Assim se fez. David Mourão- Ferreira é um dos vinte e três escritores, no total de trinta e nove inquiridos, que responderam ao inquérito «Falando de Jorge de Sena», inserto no volume de homenagem que a revista O Tempo e o Modo no seu nº 59, de Abril de 1968, lhe dedica, tendo passado, em 1967, o 25º aniversário da estreia literária de Sena, com o livro Peregrinação (1942). Por coincidência, é também em 1942 que o futuro autor de A Secreta Viagem ainda sob o nome de David Ferreira Filho, faz a sua estreia, com a publicação da crónica «Peraltas e Sécias», no Jornal Gente Moça [37] – orgão da Associação de Estudantes do Colégio Moderno, em Lisboa, propriedade do pai de Mário Soares.

Mas voltemos ao inquérito de O Tempo e o Modo: Como é sabido, a primeira pergunta era a seguinte: ”Qual pensa ser o lugar que a obra de Jorge de Sena ocupa na literatura portuguesa contemporânea?” Na resposta de David não poderemos deixar de ver a maturação crítica que treze anos operaram. Pega de imediato na questão, no ponto em que a deixara em 1955, não na linha fracturante, mas no ponto da adesão:

Há mais de uma dúzia de anos, ao criticar As Evidências, tive ocasião de escrever o seguinte: «Jorge de Sena, quer como poeta quer como ensaísta, quer como dramaturgo, é porventura a personalidade mais rica mais complexa, mais importante, revelada depois de 1940». E não terei dúvidas em subscrever, ainda hoje, estas mesmas palavras. Manterei, inclusivamente, o adverbial «porventura», que o meu querido mestre António Sérgio me ensinou a prezar e que parece causar engulhos, de quando em quando, a certos camaradas mais novos.

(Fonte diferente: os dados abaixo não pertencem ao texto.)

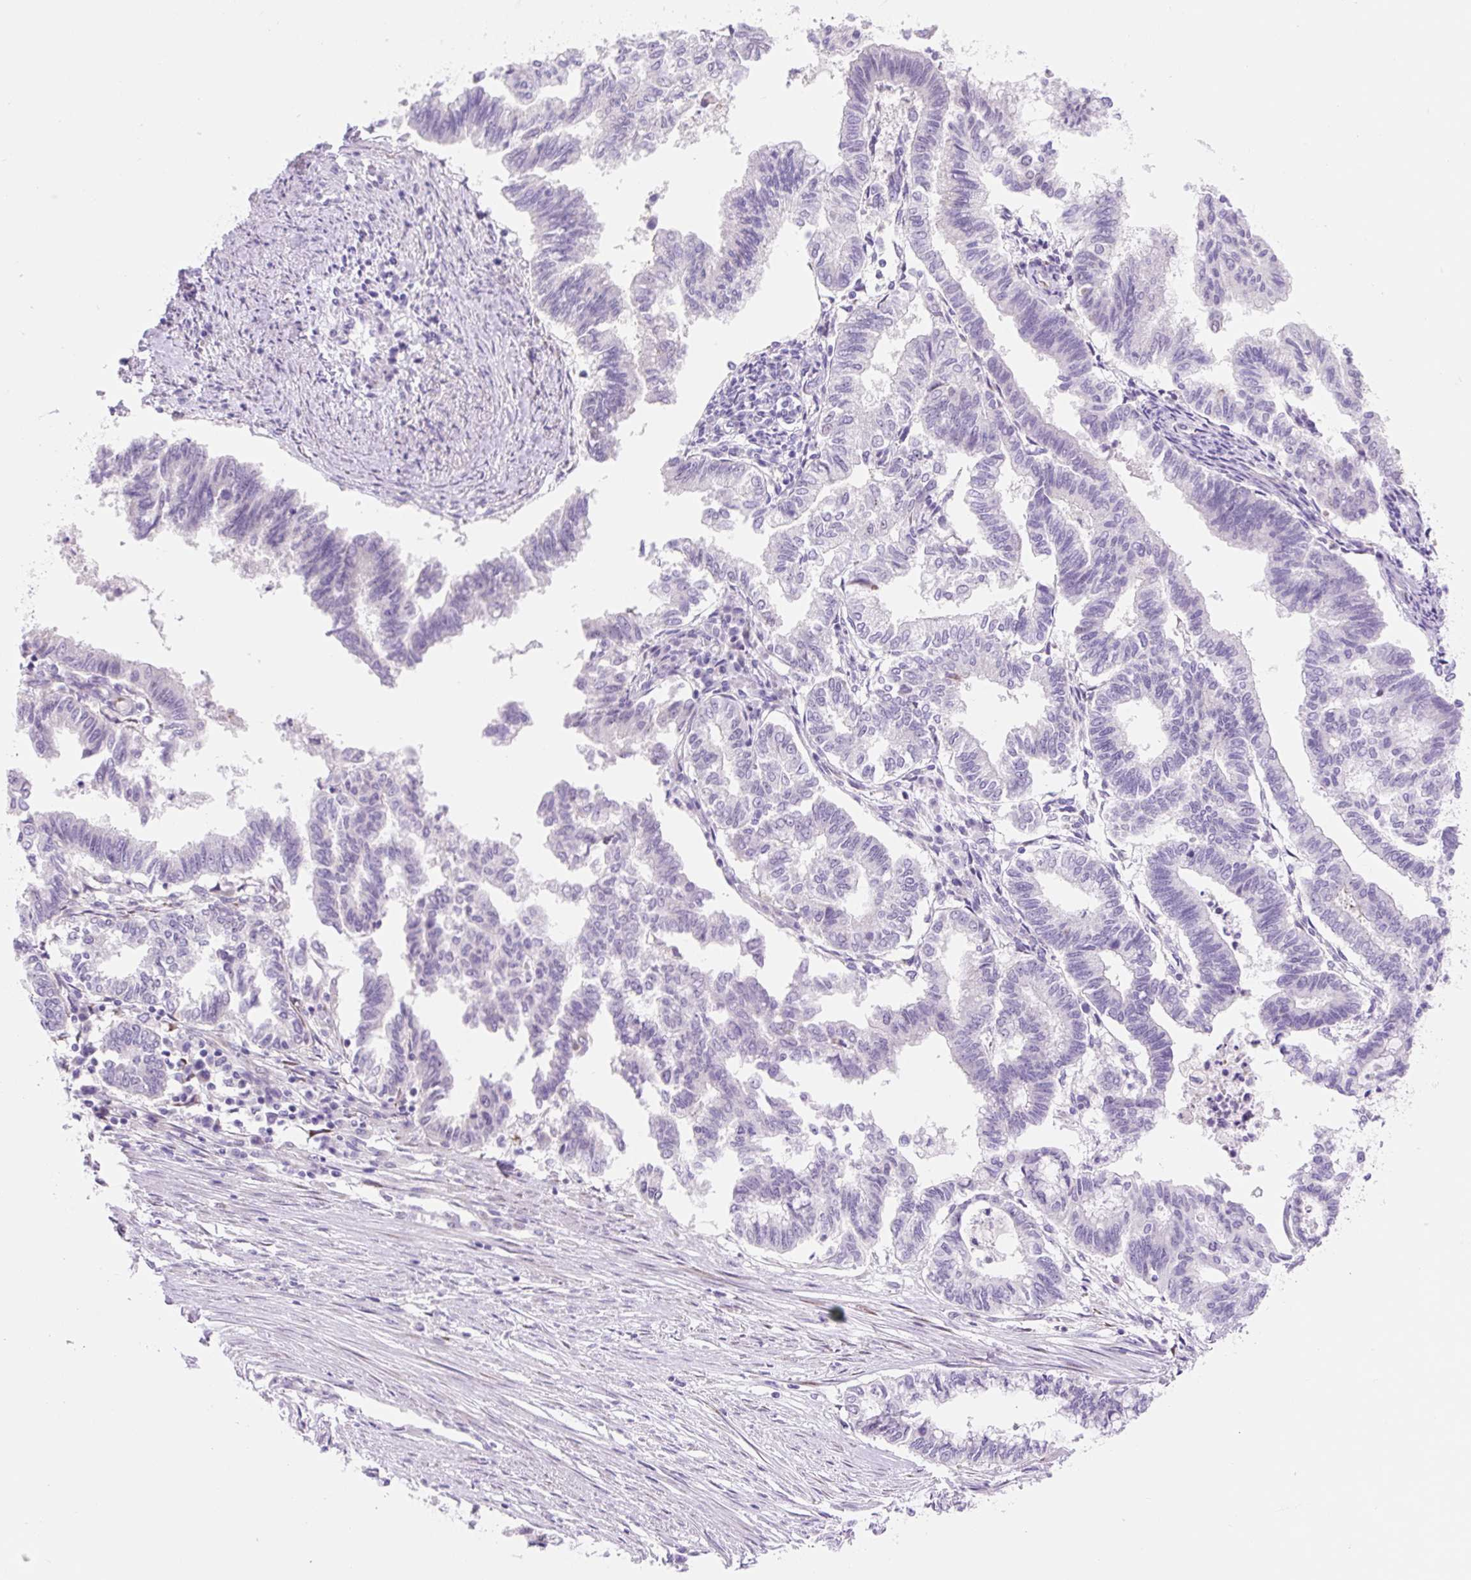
{"staining": {"intensity": "negative", "quantity": "none", "location": "none"}, "tissue": "endometrial cancer", "cell_type": "Tumor cells", "image_type": "cancer", "snomed": [{"axis": "morphology", "description": "Adenocarcinoma, NOS"}, {"axis": "topography", "description": "Endometrium"}], "caption": "Immunohistochemistry (IHC) photomicrograph of neoplastic tissue: endometrial adenocarcinoma stained with DAB (3,3'-diaminobenzidine) displays no significant protein staining in tumor cells. (DAB (3,3'-diaminobenzidine) IHC visualized using brightfield microscopy, high magnification).", "gene": "ZNF121", "patient": {"sex": "female", "age": 79}}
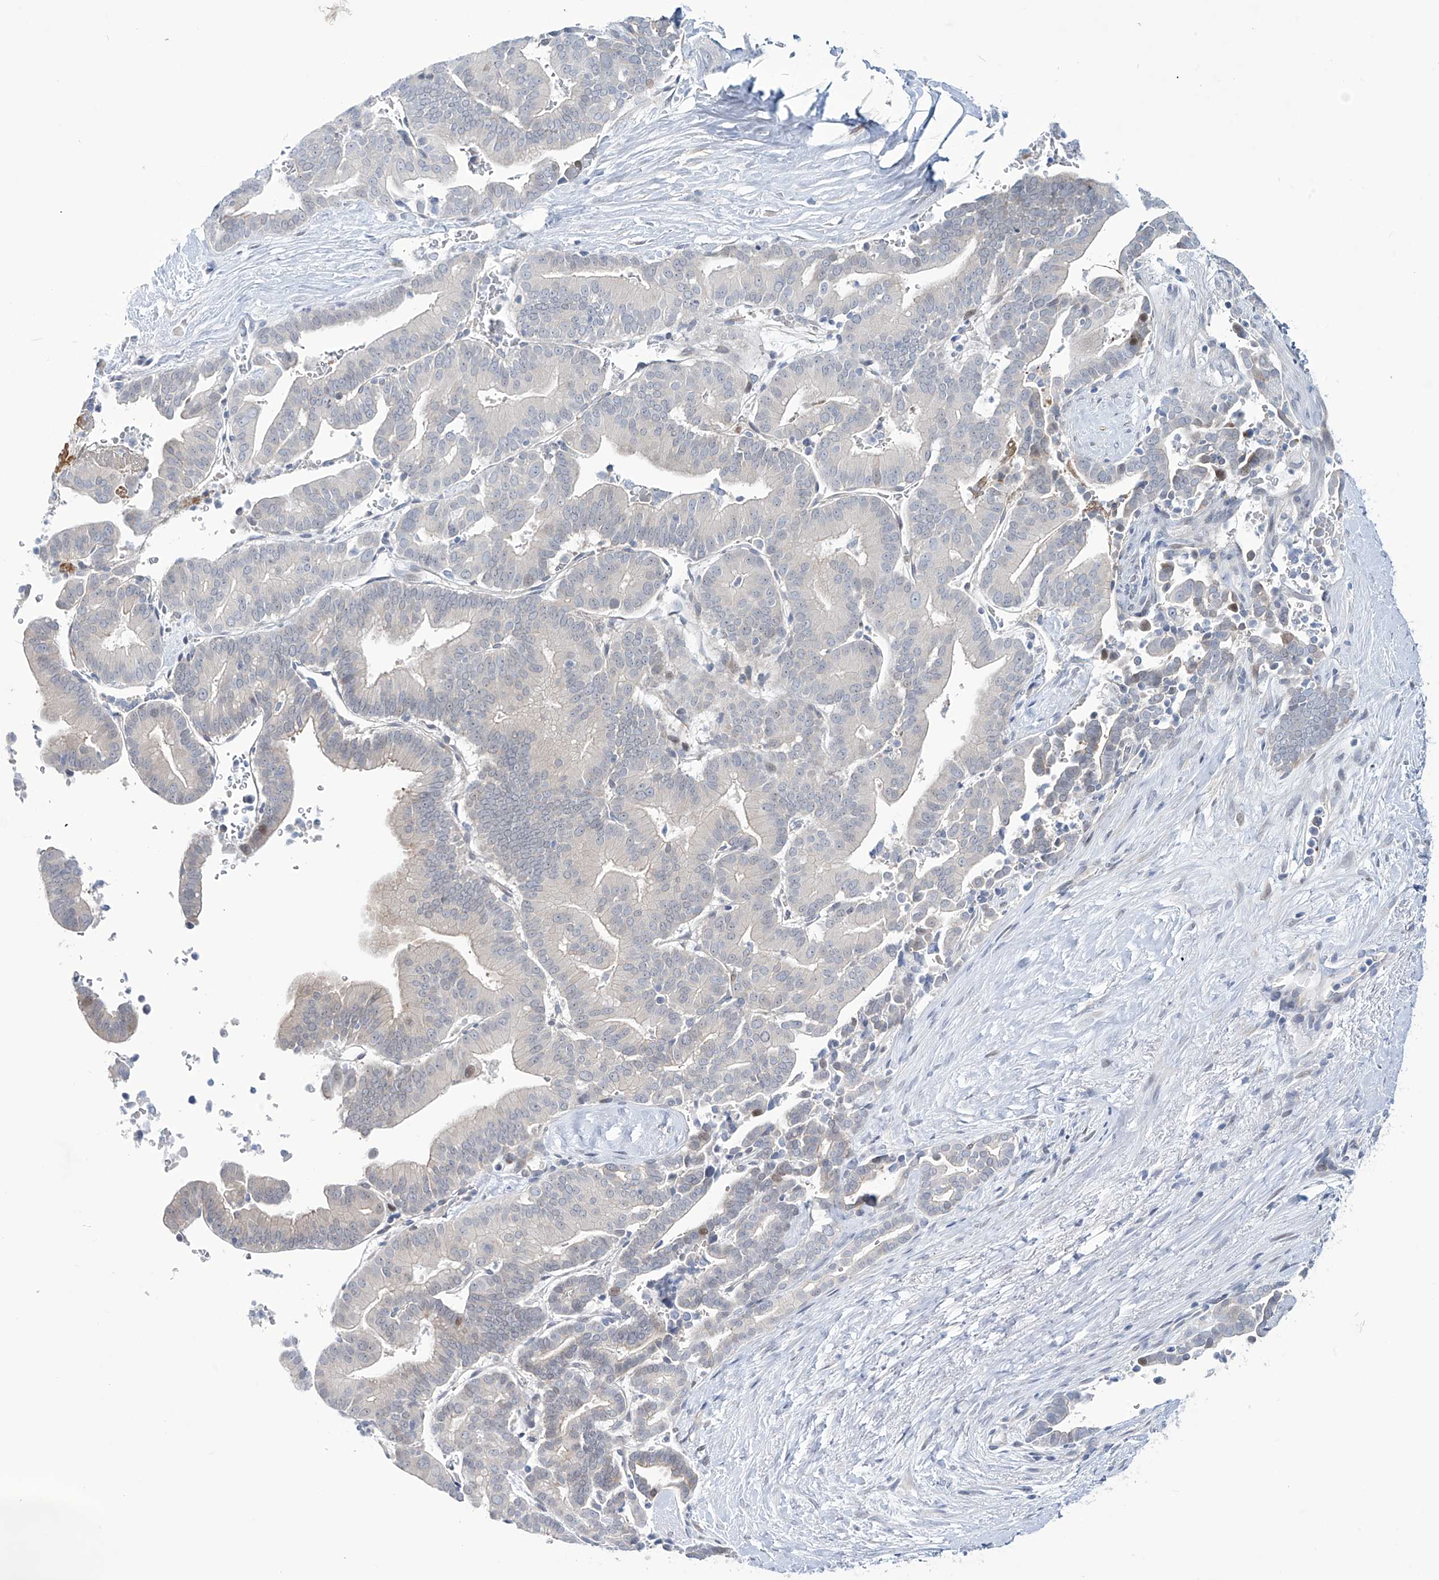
{"staining": {"intensity": "negative", "quantity": "none", "location": "none"}, "tissue": "liver cancer", "cell_type": "Tumor cells", "image_type": "cancer", "snomed": [{"axis": "morphology", "description": "Cholangiocarcinoma"}, {"axis": "topography", "description": "Liver"}], "caption": "Immunohistochemistry (IHC) of liver cancer (cholangiocarcinoma) shows no expression in tumor cells.", "gene": "TRIM60", "patient": {"sex": "female", "age": 75}}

E, se tivéssemos a inocência de pensar que o diálogo entre ambos não é um caso pensado, depressa a perderíamos ao ver como Sena acusa o toque na dedicatória manuscrita no exemplar de Arte de Música, nesse mesmo ano de 1968: ”A David Mourão-Ferreira, esta porventura (sublinhado) Arte de Música, com a velha camaradagem amiga do Jorge de Sena. “

David, a quem poderíamos pôr o cognome do rei D. João I – “o de boa memória”- neste ponto, ficou ligeiramente amnésico, pois ao falar dos engulhos dos colegas mais novos está a dar razão a parte da linha argumentativa de Sena, quando este, em 1948, ao criticar a Isolda, atacava também os mais novos e a sua pretensa, mas não nomeada ansiedade da influência. Mas a perda de memória foi passageira, porque rapidamente retoma a mesma linha de subscrição das suas próprias palavras de 1955, a que notoriamente adiciona a modalização do ponto de vista inserto no prefácio de 1960:

Bastará lembrar que a sua poesia, de então para cá, ainda mais se enriqueceu — ao mesmo tempo que mais se depurou—, através de uma renovada Fidelidade e de inesperadas Metamorfoses, que a vieram colocar num plano cimeiro de dignidade de propósitos e de nobreza de dicção, muito raras não só entre nós como na poesia contemporânea de qualquer outro país. Paralelamente, a sua obra crítica e ensaística foi-se acrescentando, ano após ano, de textos fundamentais cada vez mais rigorosos e mais profundos, tanto no domínio da exegese como no da teoria literária. E, se, entretanto, a sua obra teatral não se viu ampliada, bastaram, em contrapartida, os dois volumes de Andanças do Demónio e de Novas Andanças do Demónio para definitivamente o firmarem como um dos nossos novelistas mais arrojados e mais versáteis, de mais largos recursos de linguagem e de mais livre imaginação, junto de quem fazem triste figura de pigmeus quase todos os nossos ficcionistas revelados nos últimos vinte anos. “ Entre as excepções, aponta Agustina Bessa Luís, Fernanda Botelho, Ruben A., Urbano Tavares Rodrigues e, certamente, não deixaria de pensar em si próprio, que publicara, com assinalável êxito, Gaivotas em Terra, em 1959, e Os Amantes, nesse mesmo ano de 1968.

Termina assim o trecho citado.